Hong Kong Overtakes Switzerland as Top Wealth Hub
For more than a century, Switzerland has been the default answer to a particular question: where does international wealth go when it wants expertise, discretion and political stability?
In 2025, the answer changed.
Hong Kong overtook Switzerland as the world’s largest centre for cross-border wealth, according to Boston Consulting Group’s Global Wealth Report 2026. Assets belonging to clients based outside Hong Kong rose 10.7 percent to $2.95 trillion, narrowly exceeding the $2.94 trillion booked in Switzerland. It is the first time Hong Kong has taken the leading position.
The difference is only $10 billion, almost negligible in a market measured in trillions. Yet the direction of travel is more significant than the margin. BCG expects Hong Kong and Singapore to expand their cross-border wealth businesses by around 9 percent annually through 2030, compared with approximately 6 percent for Switzerland.
This is not evidence that Switzerland has suddenly become less relevant. It reflects something larger: wealth creation is moving towards Asia, affluent clients increasingly prefer advisers close to home, and the global wealth-management market is splitting into regional hubs rather than converging around one universal financial centre.
Why Hong Kong Moved Ahead
Hong Kong’s rise was driven by three forces that reinforced one another in 2025: capital from mainland China, a recovering stock market and a powerful revival in initial public offerings.
BCG estimates that almost 60 percent of the cross-border wealth booked in Hong Kong comes from mainland China. Taiwan accounts for a further 13 percent and Japan around 7 percent, leaving the city heavily exposed to Asian clients and particularly to Chinese wealth.

○ ○ ○

Directive A: Echo the rows from the line containing "Count the number" down through the line containing "What is the largest slice in the pie chart?", with both of those lines included. Leave out the pictures.

Rows drawn from a dataset:
○ ○ ○

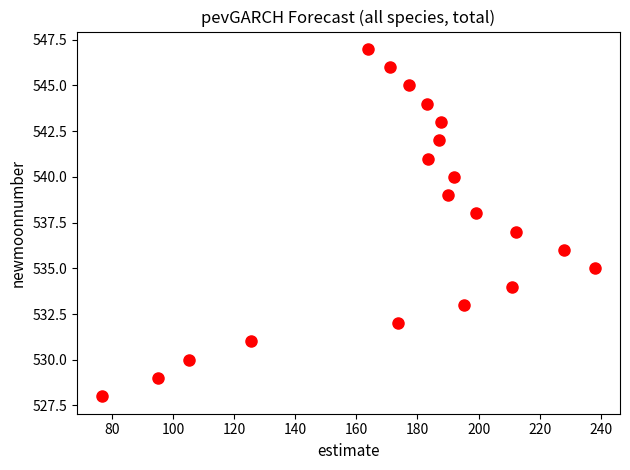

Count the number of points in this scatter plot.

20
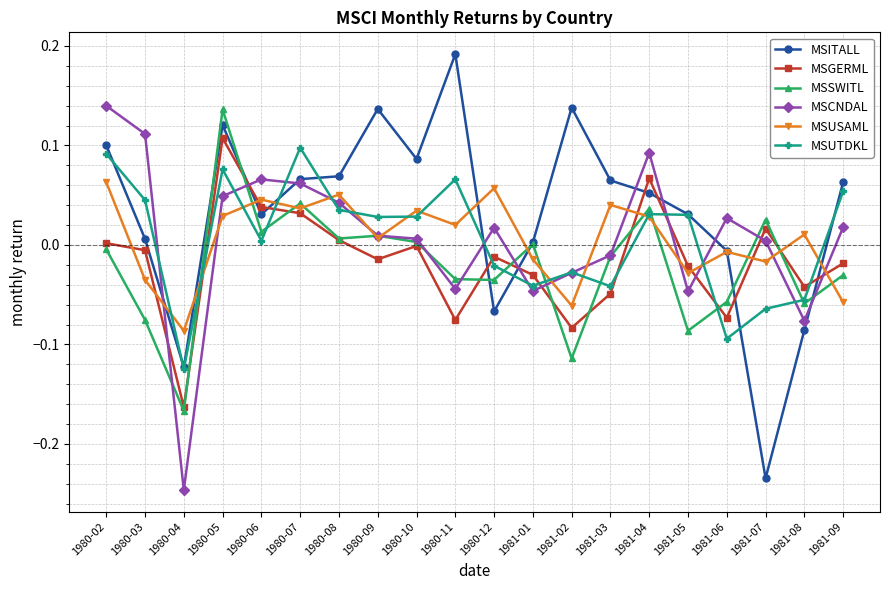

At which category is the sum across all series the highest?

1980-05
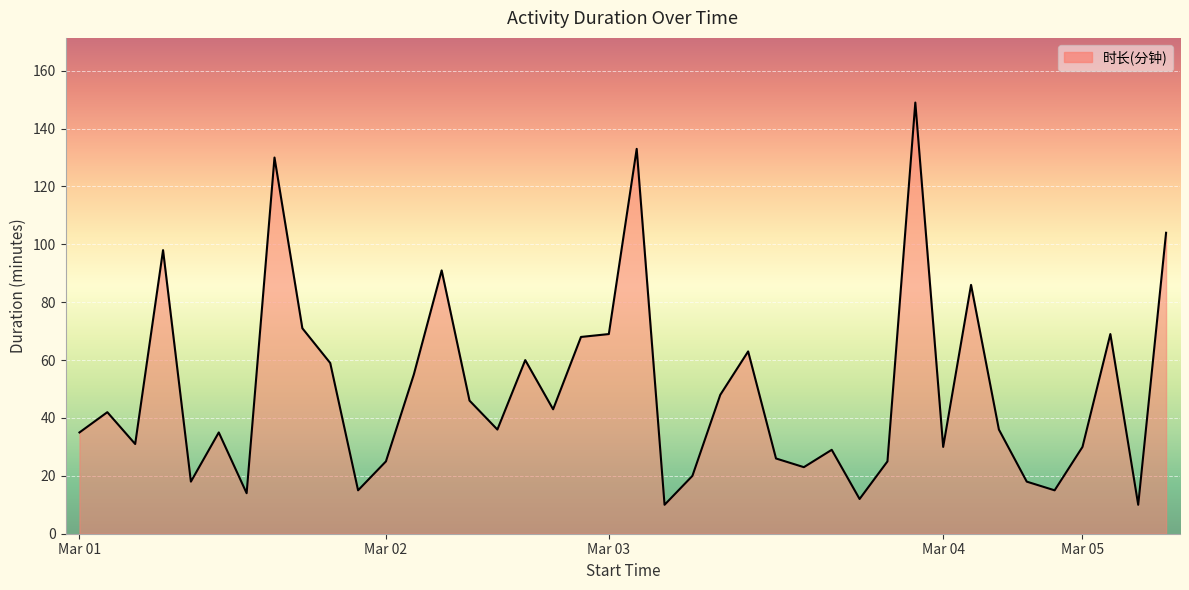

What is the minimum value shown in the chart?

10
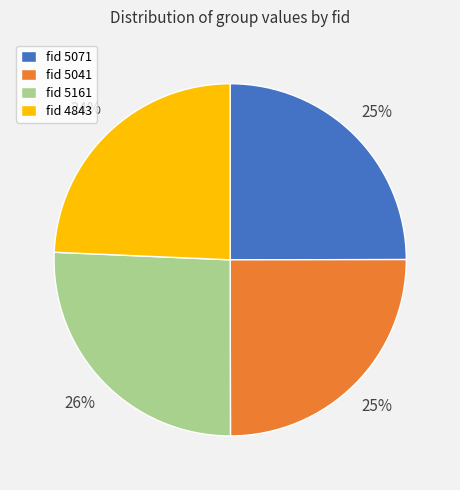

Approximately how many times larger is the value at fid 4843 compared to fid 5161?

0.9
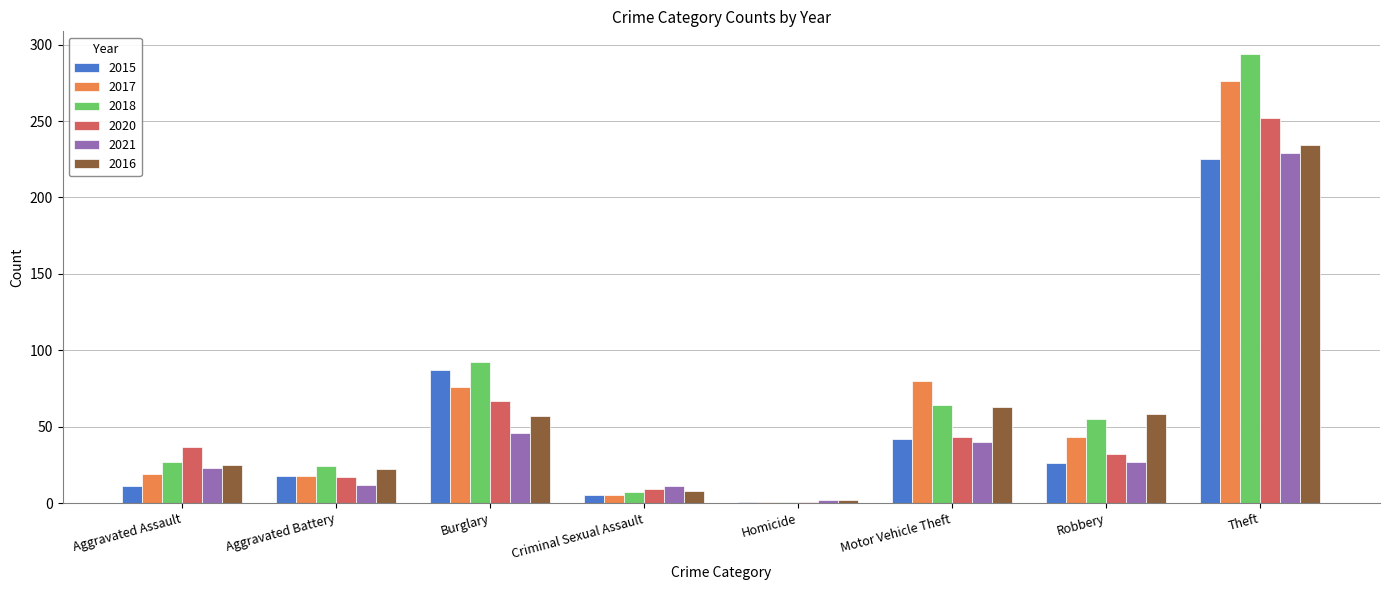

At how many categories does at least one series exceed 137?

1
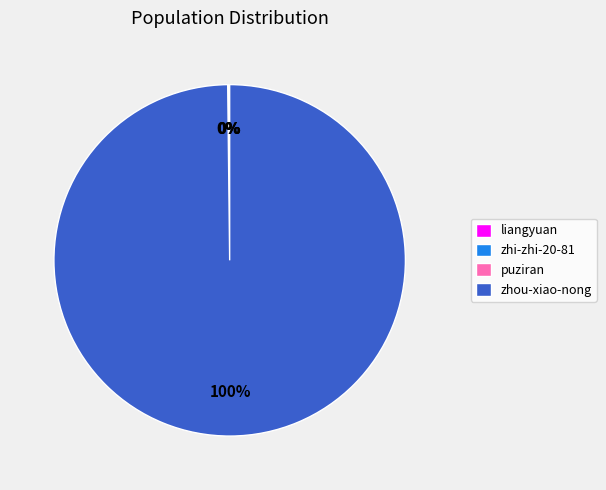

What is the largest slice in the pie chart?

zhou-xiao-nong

○ ○ ○

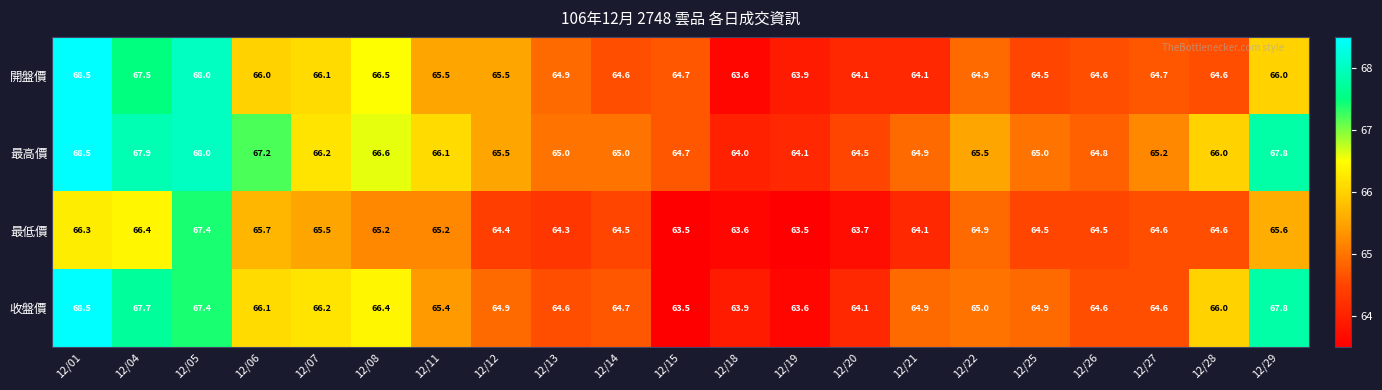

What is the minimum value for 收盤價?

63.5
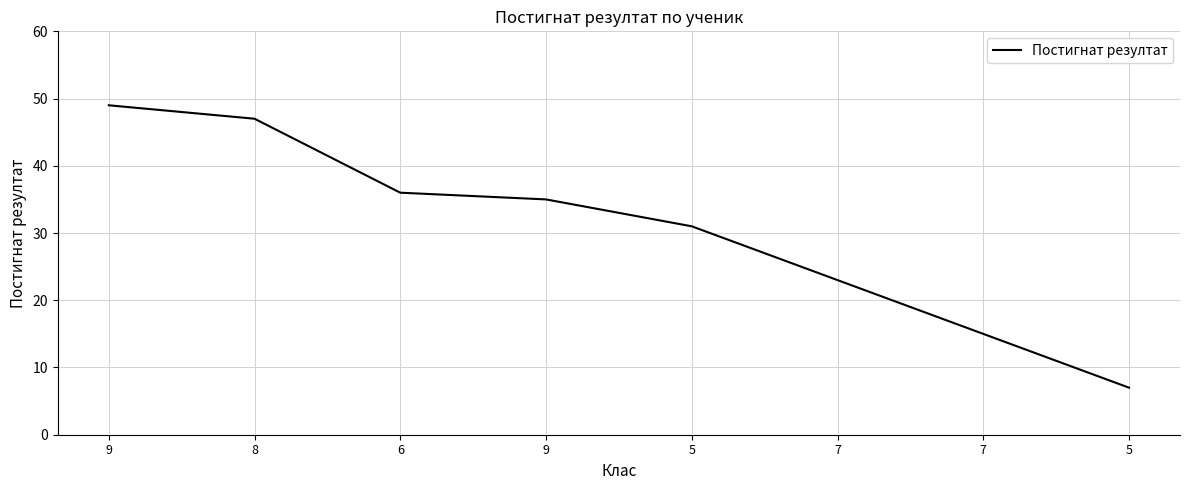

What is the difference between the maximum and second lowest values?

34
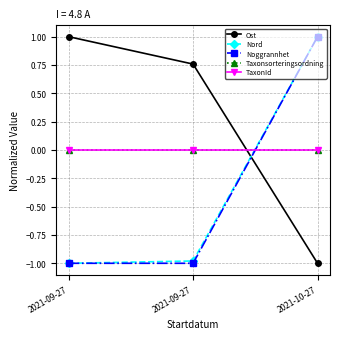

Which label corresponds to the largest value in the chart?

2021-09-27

○ ○ ○

Directive B: Duplicate the whole article on Hong Kong overtaking Switzerland as a wealth hub, word for word.

Final answer A:
Count the number of points in this scatter plot.

20

At which category is the sum across all series the highest?

1980-05

What is the minimum value shown in the chart?

10

Approximately how many times larger is the value at fid 4843 compared to fid 5161?

0.9

At how many categories does at least one series exceed 137?

1

What is the largest slice in the pie chart?

Final answer B:
Hong Kong Overtakes Switzerland as Top Wealth Hub
For more than a century, Switzerland has been the default answer to a particular question: where does international wealth go when it wants expertise, discretion and political stability?
In 2025, the answer changed.
Hong Kong overtook Switzerland as the world’s largest centre for cross-border wealth, according to Boston Consulting Group’s Global Wealth Report 2026. Assets belonging to clients based outside Hong Kong rose 10.7 percent to $2.95 trillion, narrowly exceeding the $2.94 trillion booked in Switzerland. It is the first time Hong Kong has taken the leading position.
The difference is only $10 billion, almost negligible in a market measured in trillions. Yet the direction of travel is more significant than the margin. BCG expects Hong Kong and Singapore to expand their cross-border wealth businesses by around 9 percent annually through 2030, compared with approximately 6 percent for Switzerland.
This is not evidence that Switzerland has suddenly become less relevant. It reflects something larger: wealth creation is moving towards Asia, affluent clients increasingly prefer advisers close to home, and the global wealth-management market is splitting into regional hubs rather than converging around one universal financial centre.
Why Hong Kong Moved Ahead
Hong Kong’s rise was driven by three forces that reinforced one another in 2025: capital from mainland China, a recovering stock market and a powerful revival in initial public offerings.
BCG estimates that almost 60 percent of the cross-border wealth booked in Hong Kong comes from mainland China. Taiwan accounts for a further 13 percent and Japan around 7 percent, leaving the city heavily exposed to Asian clients and particularly to Chinese wealth.